--- Problem to work on ---
Where does the word "redox" occur in the data below? Copy each line that holds it.

(Extracted records)
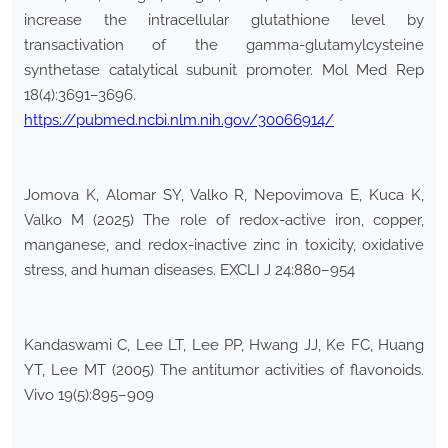
increase the intracellular glutathione level by
transactivation of the gamma-glutamylcysteine
synthetase catalytical subunit promoter. Mol Med Rep
18(4):3691–3696.
https://pubmed.ncbi.nlm.nih.gov/30066914/
Jomova K, Alomar SY, Valko R, Nepovimova E, Kuca K,
Valko M (2025) The role of redox-active iron, copper,
manganese, and redox-inactive zinc in toxicity, oxidative
stress, and human diseases. EXCLI J 24:880–954
Kandaswami C, Lee LT, Lee PP, Hwang JJ, Ke FC, Huang
YT, Lee MT (2005) The antitumor activities of flavonoids.
Vivo 19(5):895–909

--- Written reply ---
Valko M (2025) The role of redox-active iron, copper,
manganese, and redox-inactive zinc in toxicity, oxidative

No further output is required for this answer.